The lekythos was used for anointing dead bodies of unmarried men and many lekythoi are found in tombs. The images on lekythoi were often depictions of daily activities or rituals. Because they are so often used in funerary situations, they may also depict funerary rites, a scene of loss, or a sense of departure as a form of funerary art. These drawings are usually outline drawings that are quite expressionless and somber in appearance. The decoration of these ceramic vessels consists of a dull red and black paint. These colors may have been derived from the Bronze Age, but were not used until 530 BC in Athens. Many artists of these vessels attempted to add more color to the figures, but later abandoned the idea, which provides more of a contrast. These vessels were very popular during the 5th century BC, however there are many that have been found dating all the way back to 700 BC.

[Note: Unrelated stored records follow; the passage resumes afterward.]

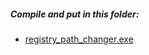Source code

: ##### Compile and put in this folder:
- [registry_path_changer.exe](https://github.com/Bytewerk/gta2-hackers-remix/tree/master/registry_path_changer)
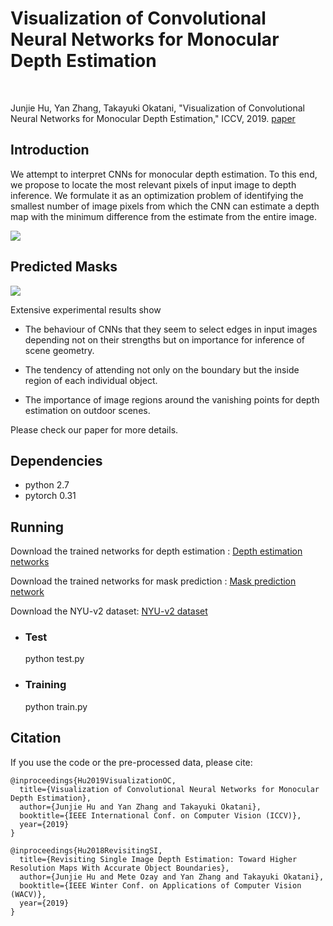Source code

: # Visualization of Convolutional Neural Networks for Monocular Depth Estimation
<br>

Junjie Hu, Yan Zhang, Takayuki Okatani, "Visualization of Convolutional Neural Networks
for Monocular Depth Estimation," ICCV, 2019. [paper](http://openaccess.thecvf.com/content_ICCV_2019/papers/Hu_Visualization_of_Convolutional_Neural_Networks_for_Monocular_Depth_Estimation_ICCV_2019_paper.pdf)

Introduction
-
We attempt to interpret CNNs for monocular depth estimation. To this end, we propose to locate the most relevant pixels of input image to depth inference. We formulate it as an optimization problem of identifying the smallest number of image pixels from which the CNN can estimate a depth map with the minimum difference from the estimate from the entire image. 

![](https://github.com/junjH/Visualizing-CNNs-for-monocular-depth-estimation/raw/master/figs/fig_arch.png)

Predicted Masks
-
![](https://github.com/junjH/Visualizing-CNNs-for-monocular-depth-estimation/raw/master/figs/fig_mask.png)

Extensive experimental results show

+ The behaviour of CNNs that they seem to select edges in input images depending not on their strengths but on importance for inference of scene geometry.

+ The tendency of attending not only on the boundary but the inside region of each individual object.

+ The importance of image regions around the vanishing points for depth estimation on outdoor scenes.


Please check our paper for more details.

Dependencies
-
+ python 2.7<br>
+ pytorch 0.31<br>

Running
-

Download the trained networks for depth estimation : [Depth estimation networks](https://drive.google.com/file/d/1QaUkdOiGpMuzMeWCGbey0sT0wXY0xtsj/view?usp=sharing) <br>

Download the trained networks for mask prediction : [Mask prediction network](https://drive.google.com/file/d/12VXcfSEZ_Te13w4WYJyoaJjkhUxOEqwo/view?usp=sharing) <br>

Download the NYU-v2 dataset: [NYU-v2 dataset](https://drive.google.com/file/d/1WoOZOBpOWfmwe7bknWS5PMUCLBPFKTOw/view?usp=sharing) <br>

+ ### Test<br>
  python test.py<br>
+ ### Training<br>
  python train.py<br>

Citation
-
If you use the code or the pre-processed data, please cite:

    @inproceedings{Hu2019VisualizationOC,
      title={Visualization of Convolutional Neural Networks for Monocular Depth Estimation},
      author={Junjie Hu and Yan Zhang and Takayuki Okatani},
      booktitle={IEEE International Conf. on Computer Vision (ICCV)},
      year={2019}
    }
    
    @inproceedings{Hu2018RevisitingSI,
      title={Revisiting Single Image Depth Estimation: Toward Higher Resolution Maps With Accurate Object Boundaries},
      author={Junjie Hu and Mete Ozay and Yan Zhang and Takayuki Okatani},
      booktitle={IEEE Winter Conf. on Applications of Computer Vision (WACV)},
      year={2019}
    }
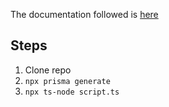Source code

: The documentation followed is [here](https://www.prisma.io/docs/getting-started/quickstart)

## Steps
1. Clone repo
2. `npx prisma generate`
3. `npx ts-node script.ts`
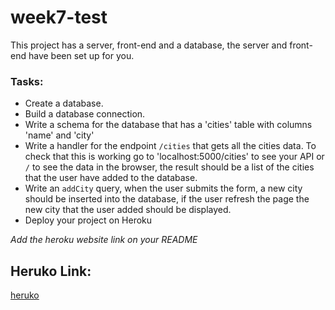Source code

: # week7-test

This project has a server, front-end and a database, the server and front-end have been set up for you.

### Tasks:

- Create a database.
- Build a database connection.
- Write a schema for the database that has a 'cities' table with columns 'name' and 'city'
- Write a handler for the endpoint `/cities` that gets all the cities data. To check that this is working go to 'localhost:5000/cities' to see your API or `/` to see the data in the browser, the result should be a list of the cities that the user have added to the database.
- Write an `addCity` query, when the user submits the form, a new city should be inserted into the database, if the user refresh the page the new city that the user added should be displayed.
- Deploy your project on Heroku

_Add the heroku website link on your README_

## Heruko Link:

[heruko](https://weekest.herokuapp.com/)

They contained a perfumed oil which was offered either to the dead person or to the gods of the underworld. Some lekythoi were fitted with a small, inner chamber so that they might appear full, while in reality they contained only a small amount of the expensive oil.
the standard or cylindrical lekythos, which measures between 30 and 50 cm though there are much larger lekythoi, up to 1 m, which may have been used to replace funerary stele,
the Deianeria lekythos which originates from Corinth, this form has an oval profile and a round shoulder and is generally of a small size (20 cm), it was produced from the beginning of the black figure period until the late 6th century,
the secondary or shoulder lekythos, a variation on the standard type produced from the mid 5th century on, most are decorated with the white ground technique and measure around 20 cm,
the squat lekythos, usually less than 20 cm in height with a rounded belly and a flat base,
the acorn lekythos, a rarer form, which has an oval profile and a net of points at the base.